Extract every line in the records that contains the string "Specifies", treating uppercase and lowercase as distinct.
[Dataset content Boundary: Start]
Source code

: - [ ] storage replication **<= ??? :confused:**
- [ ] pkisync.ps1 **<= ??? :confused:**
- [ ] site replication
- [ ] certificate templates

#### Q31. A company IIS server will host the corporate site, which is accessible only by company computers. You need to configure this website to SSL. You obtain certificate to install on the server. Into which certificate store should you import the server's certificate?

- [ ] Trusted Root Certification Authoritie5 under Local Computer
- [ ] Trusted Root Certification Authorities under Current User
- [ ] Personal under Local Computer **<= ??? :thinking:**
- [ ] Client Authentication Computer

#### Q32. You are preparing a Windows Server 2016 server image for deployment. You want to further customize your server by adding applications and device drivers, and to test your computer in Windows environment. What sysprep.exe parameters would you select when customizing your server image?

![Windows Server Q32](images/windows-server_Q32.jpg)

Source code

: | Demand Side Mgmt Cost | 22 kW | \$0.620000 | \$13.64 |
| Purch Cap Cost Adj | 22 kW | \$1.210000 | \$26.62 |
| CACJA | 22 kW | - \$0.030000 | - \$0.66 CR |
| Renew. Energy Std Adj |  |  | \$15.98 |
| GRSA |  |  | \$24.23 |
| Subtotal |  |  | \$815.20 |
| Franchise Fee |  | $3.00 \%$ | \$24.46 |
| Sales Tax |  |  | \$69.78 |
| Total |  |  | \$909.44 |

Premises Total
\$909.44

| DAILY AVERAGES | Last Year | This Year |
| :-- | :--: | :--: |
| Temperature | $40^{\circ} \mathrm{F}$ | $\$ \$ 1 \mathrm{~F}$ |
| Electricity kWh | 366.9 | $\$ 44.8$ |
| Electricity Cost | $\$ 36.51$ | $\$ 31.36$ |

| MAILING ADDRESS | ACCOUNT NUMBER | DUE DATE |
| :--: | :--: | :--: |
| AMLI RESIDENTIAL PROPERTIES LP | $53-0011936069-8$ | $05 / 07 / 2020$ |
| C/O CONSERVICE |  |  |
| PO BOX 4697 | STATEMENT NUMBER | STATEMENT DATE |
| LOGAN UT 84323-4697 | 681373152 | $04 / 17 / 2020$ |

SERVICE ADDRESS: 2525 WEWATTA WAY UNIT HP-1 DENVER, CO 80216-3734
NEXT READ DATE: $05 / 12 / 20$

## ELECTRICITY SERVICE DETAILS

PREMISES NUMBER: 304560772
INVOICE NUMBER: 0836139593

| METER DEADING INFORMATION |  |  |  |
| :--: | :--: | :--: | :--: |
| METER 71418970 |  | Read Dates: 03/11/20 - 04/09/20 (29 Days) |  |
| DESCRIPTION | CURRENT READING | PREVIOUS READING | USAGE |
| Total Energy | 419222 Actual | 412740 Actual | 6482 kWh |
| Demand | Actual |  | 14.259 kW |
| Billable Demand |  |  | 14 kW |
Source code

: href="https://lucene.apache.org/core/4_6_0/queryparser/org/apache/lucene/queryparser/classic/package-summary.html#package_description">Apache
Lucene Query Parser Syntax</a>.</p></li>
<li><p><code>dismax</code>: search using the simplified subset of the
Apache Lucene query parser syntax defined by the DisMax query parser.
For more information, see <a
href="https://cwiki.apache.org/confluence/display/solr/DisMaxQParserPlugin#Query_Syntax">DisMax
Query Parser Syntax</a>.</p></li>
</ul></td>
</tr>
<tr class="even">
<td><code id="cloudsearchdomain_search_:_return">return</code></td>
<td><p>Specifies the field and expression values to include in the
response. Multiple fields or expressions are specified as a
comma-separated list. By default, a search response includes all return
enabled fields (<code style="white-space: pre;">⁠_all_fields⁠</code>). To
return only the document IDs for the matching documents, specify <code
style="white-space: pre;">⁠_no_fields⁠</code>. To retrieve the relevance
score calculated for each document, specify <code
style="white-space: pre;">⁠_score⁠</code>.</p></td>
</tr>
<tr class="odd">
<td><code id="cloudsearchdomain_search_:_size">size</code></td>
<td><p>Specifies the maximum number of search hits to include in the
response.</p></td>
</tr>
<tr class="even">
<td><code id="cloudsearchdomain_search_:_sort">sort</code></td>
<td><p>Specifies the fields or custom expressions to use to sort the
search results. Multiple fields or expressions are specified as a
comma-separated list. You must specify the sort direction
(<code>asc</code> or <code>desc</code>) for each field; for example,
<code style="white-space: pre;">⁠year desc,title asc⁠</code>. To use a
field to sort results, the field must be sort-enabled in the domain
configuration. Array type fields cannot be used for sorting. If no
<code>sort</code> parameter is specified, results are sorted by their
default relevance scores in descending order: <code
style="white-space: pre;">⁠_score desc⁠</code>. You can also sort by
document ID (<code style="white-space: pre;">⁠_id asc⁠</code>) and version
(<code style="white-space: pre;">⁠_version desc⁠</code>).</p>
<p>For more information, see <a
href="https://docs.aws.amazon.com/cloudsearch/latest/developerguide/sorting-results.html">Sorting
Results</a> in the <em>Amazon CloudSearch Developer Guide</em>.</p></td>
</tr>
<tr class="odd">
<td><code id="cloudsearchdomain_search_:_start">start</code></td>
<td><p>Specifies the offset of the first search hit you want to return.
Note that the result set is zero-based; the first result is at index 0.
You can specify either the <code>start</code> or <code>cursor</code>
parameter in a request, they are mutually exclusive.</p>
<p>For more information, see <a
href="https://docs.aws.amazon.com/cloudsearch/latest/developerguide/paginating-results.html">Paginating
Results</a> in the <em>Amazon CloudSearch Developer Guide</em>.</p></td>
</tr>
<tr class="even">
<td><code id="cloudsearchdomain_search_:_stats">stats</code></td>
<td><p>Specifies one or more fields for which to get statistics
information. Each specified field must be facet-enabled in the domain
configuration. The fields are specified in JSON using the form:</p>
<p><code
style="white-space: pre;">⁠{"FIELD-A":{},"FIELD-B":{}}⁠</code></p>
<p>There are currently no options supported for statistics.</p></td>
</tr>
[Dataset content Boundary: End]
[Written response]
<td><p>Specifies the field and expression values to include in the
<td><p>Specifies the maximum number of search hits to include in the
<td><p>Specifies the fields or custom expressions to use to sort the
<td><p>Specifies the offset of the first search hit you want to return.
<td><p>Specifies one or more fields for which to get statistics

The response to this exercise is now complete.